● **Goal**
Please express every line of the rows below as a JSON list of strings, with one string per line and no blank lines.

[Data records]
Begin

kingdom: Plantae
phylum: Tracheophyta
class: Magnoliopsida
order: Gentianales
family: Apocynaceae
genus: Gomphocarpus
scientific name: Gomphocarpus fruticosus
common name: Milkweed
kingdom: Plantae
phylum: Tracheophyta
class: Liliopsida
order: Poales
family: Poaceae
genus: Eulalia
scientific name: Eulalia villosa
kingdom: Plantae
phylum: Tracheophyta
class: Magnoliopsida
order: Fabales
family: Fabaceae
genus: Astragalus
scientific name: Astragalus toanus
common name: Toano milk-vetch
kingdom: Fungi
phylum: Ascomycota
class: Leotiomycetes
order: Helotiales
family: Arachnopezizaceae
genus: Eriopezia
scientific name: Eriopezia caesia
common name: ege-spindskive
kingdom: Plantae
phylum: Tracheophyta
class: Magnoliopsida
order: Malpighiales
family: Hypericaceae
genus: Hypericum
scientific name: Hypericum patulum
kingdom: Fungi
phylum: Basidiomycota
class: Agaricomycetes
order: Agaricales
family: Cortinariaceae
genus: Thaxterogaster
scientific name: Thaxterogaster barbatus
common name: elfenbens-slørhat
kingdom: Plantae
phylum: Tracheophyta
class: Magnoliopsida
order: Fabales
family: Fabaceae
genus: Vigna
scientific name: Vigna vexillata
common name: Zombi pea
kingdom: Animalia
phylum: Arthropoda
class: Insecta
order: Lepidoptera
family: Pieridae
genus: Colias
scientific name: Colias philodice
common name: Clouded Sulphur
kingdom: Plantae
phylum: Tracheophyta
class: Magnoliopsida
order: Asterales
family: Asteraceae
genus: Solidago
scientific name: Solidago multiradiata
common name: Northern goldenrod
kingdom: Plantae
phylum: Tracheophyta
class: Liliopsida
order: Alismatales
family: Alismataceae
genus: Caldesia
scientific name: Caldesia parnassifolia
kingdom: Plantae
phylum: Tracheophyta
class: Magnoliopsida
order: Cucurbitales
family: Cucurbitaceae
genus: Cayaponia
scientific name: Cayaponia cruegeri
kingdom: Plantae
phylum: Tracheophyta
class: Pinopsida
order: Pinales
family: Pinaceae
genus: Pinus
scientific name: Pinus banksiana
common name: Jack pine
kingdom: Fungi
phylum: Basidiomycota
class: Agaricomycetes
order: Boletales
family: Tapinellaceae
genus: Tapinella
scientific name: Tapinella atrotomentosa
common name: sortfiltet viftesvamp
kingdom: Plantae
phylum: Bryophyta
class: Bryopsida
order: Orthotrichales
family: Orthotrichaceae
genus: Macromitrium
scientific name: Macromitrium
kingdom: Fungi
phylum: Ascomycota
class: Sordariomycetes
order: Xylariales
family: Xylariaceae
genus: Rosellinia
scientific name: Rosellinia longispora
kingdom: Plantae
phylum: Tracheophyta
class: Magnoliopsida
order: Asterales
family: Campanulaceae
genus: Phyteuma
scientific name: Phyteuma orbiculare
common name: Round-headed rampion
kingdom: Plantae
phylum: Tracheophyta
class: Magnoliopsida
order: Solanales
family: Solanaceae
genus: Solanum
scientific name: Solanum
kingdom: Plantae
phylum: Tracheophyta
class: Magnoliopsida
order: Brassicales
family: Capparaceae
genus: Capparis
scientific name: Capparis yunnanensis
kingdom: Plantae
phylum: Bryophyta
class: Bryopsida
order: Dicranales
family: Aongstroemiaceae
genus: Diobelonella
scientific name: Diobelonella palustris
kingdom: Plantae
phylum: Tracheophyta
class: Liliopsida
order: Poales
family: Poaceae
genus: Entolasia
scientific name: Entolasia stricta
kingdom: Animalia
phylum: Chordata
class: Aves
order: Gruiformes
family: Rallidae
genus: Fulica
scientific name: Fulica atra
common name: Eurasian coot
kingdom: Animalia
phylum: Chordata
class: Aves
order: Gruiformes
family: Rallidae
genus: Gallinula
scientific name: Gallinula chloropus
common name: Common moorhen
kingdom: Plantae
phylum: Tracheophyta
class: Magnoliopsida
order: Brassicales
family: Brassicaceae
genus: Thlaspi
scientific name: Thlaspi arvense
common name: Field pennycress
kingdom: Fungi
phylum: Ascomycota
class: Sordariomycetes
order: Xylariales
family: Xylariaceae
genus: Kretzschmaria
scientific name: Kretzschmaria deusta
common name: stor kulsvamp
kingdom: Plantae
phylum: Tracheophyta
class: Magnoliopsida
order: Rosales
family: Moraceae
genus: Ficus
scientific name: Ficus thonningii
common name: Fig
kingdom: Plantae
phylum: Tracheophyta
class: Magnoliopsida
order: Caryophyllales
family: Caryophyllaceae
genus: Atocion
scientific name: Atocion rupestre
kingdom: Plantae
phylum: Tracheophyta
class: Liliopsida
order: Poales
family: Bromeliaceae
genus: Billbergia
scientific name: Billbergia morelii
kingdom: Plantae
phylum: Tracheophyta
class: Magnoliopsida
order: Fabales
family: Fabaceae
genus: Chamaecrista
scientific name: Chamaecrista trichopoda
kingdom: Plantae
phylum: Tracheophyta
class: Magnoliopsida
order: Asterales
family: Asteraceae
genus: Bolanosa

End

● **Reply**
[
  "kingdom: Plantae",
  "phylum: Tracheophyta",
  "class: Magnoliopsida",
  "order: Gentianales",
  "family: Apocynaceae",
  "genus: Gomphocarpus",
  "scientific name: Gomphocarpus fruticosus",
  "common name: Milkweed",
  "kingdom: Plantae",
  "phylum: Tracheophyta",
  "class: Liliopsida",
  "order: Poales",
  "family: Poaceae",
  "genus: Eulalia",
  "scientific name: Eulalia villosa",
  "kingdom: Plantae",
  "phylum: Tracheophyta",
  "class: Magnoliopsida",
  "order: Fabales",
  "family: Fabaceae",
  "genus: Astragalus",
  "scientific name: Astragalus toanus",
  "common name: Toano milk-vetch",
  "kingdom: Fungi",
  "phylum: Ascomycota",
  "class: Leotiomycetes",
  "order: Helotiales",
  "family: Arachnopezizaceae",
  "genus: Eriopezia",
  "scientific name: Eriopezia caesia",
  "common name: ege-spindskive",
  "kingdom: Plantae",
  "phylum: Tracheophyta",
  "class: Magnoliopsida",
  "order: Malpighiales",
  "family: Hypericaceae",
  "genus: Hypericum",
  "scientific name: Hypericum patulum",
  "kingdom: Fungi",
  "phylum: Basidiomycota",
  "class: Agaricomycetes",
  "order: Agaricales",
  "family: Cortinariaceae",
  "genus: Thaxterogaster",
  "scientific name: Thaxterogaster barbatus",
  "common name: elfenbens-slørhat",
  "kingdom: Plantae",
  "phylum: Tracheophyta",
  "class: Magnoliopsida",
  "order: Fabales",
  "family: Fabaceae",
  "genus: Vigna",
  "scientific name: Vigna vexillata",
  "common name: Zombi pea",
  "kingdom: Animalia",
  "phylum: Arthropoda",
  "class: Insecta",
  "order: Lepidoptera",
  "family: Pieridae",
  "genus: Colias",
  "scientific name: Colias philodice",
  "common name: Clouded Sulphur",
  "kingdom: Plantae",
  "phylum: Tracheophyta",
  "class: Magnoliopsida",
  "order: Asterales",
  "family: Asteraceae",
  "genus: Solidago",
  "scientific name: Solidago multiradiata",
  "common name: Northern goldenrod",
  "kingdom: Plantae",
  "phylum: Tracheophyta",
  "class: Liliopsida",
  "order: Alismatales",
  "family: Alismataceae",
  "genus: Caldesia",
  "scientific name: Caldesia parnassifolia",
  "kingdom: Plantae",
  "phylum: Tracheophyta",
  "class: Magnoliopsida",
  "order: Cucurbitales",
  "family: Cucurbitaceae",
  "genus: Cayaponia",
  "scientific name: Cayaponia cruegeri",
  "kingdom: Plantae",
  "phylum: Tracheophyta",
  "class: Pinopsida",
  "order: Pinales",
  "family: Pinaceae",
  "genus: Pinus",
  "scientific name: Pinus banksiana",
  "common name: Jack pine",
  "kingdom: Fungi",
  "phylum: Basidiomycota",
  "class: Agaricomycetes",
  "order: Boletales",
  "family: Tapinellaceae",
  "genus: Tapinella",
  "scientific name: Tapinella atrotomentosa",
  "common name: sortfiltet viftesvamp",
  "kingdom: Plantae",
  "phylum: Bryophyta",
  "class: Bryopsida",
  "order: Orthotrichales",
  "family: Orthotrichaceae",
  "genus: Macromitrium",
  "scientific name: Macromitrium",
  "kingdom: Fungi",
  "phylum: Ascomycota",
  "class: Sordariomycetes",
  "order: Xylariales",
  "family: Xylariaceae",
  "genus: Rosellinia",
  "scientific name: Rosellinia longispora",
  "kingdom: Plantae",
  "phylum: Tracheophyta",
  "class: Magnoliopsida",
  "order: Asterales",
  "family: Campanulaceae",
  "genus: Phyteuma",
  "scientific name: Phyteuma orbiculare",
  "common name: Round-headed rampion",
  "kingdom: Plantae",
  "phylum: Tracheophyta",
  "class: Magnoliopsida",
  "order: Solanales",
  "family: Solanaceae",
  "genus: Solanum",
  "scientific name: Solanum",
  "kingdom: Plantae",
  "phylum: Tracheophyta",
  "class: Magnoliopsida",
  "order: Brassicales",
  "family: Capparaceae",
  "genus: Capparis",
  "scientific name: Capparis yunnanensis",
  "kingdom: Plantae",
  "phylum: Bryophyta",
  "class: Bryopsida",
  "order: Dicranales",
  "family: Aongstroemiaceae",
  "genus: Diobelonella",
  "scientific name: Diobelonella palustris",
  "kingdom: Plantae",
  "phylum: Tracheophyta",
  "class: Liliopsida",
  "order: Poales",
  "family: Poaceae",
  "genus: Entolasia",
  "scientific name: Entolasia stricta",
  "kingdom: Animalia",
  "phylum: Chordata",
  "class: Aves",
  "order: Gruiformes",
  "family: Rallidae",
  "genus: Fulica",
  "scientific name: Fulica atra",
  "common name: Eurasian coot",
  "kingdom: Animalia",
  "phylum: Chordata",
  "class: Aves",
  "order: Gruiformes",
  "family: Rallidae",
  "genus: Gallinula",
  "scientific name: Gallinula chloropus",
  "common name: Common moorhen",
  "kingdom: Plantae",
  "phylum: Tracheophyta",
  "class: Magnoliopsida",
  "order: Brassicales",
  "family: Brassicaceae",
  "genus: Thlaspi",
  "scientific name: Thlaspi arvense",
  "common name: Field pennycress",
  "kingdom: Fungi",
  "phylum: Ascomycota",
  "class: Sordariomycetes",
  "order: Xylariales",
  "family: Xylariaceae",
  "genus: Kretzschmaria",
  "scientific name: Kretzschmaria deusta",
  "common name: stor kulsvamp",
  "kingdom: Plantae",
  "phylum: Tracheophyta",
  "class: Magnoliopsida",
  "order: Rosales",
  "family: Moraceae",
  "genus: Ficus",
  "scientific name: Ficus thonningii",
  "common name: Fig",
  "kingdom: Plantae",
  "phylum: Tracheophyta",
  "class: Magnoliopsida",
  "order: Caryophyllales",
  "family: Caryophyllaceae",
  "genus: Atocion",
  "scientific name: Atocion rupestre",
  "kingdom: Plantae",
  "phylum: Tracheophyta",
  "class: Liliopsida",
  "order: Poales",
  "family: Bromeliaceae",
  "genus: Billbergia",
  "scientific name: Billbergia morelii",
  "kingdom: Plantae",
  "phylum: Tracheophyta",
  "class: Magnoliopsida",
  "order: Fabales",
  "family: Fabaceae",
  "genus: Chamaecrista",
  "scientific name: Chamaecrista trichopoda",
  "kingdom: Plantae",
  "phylum: Tracheophyta",
  "class: Magnoliopsida",
  "order: Asterales",
  "family: Asteraceae",
  "genus: Bolanosa"
]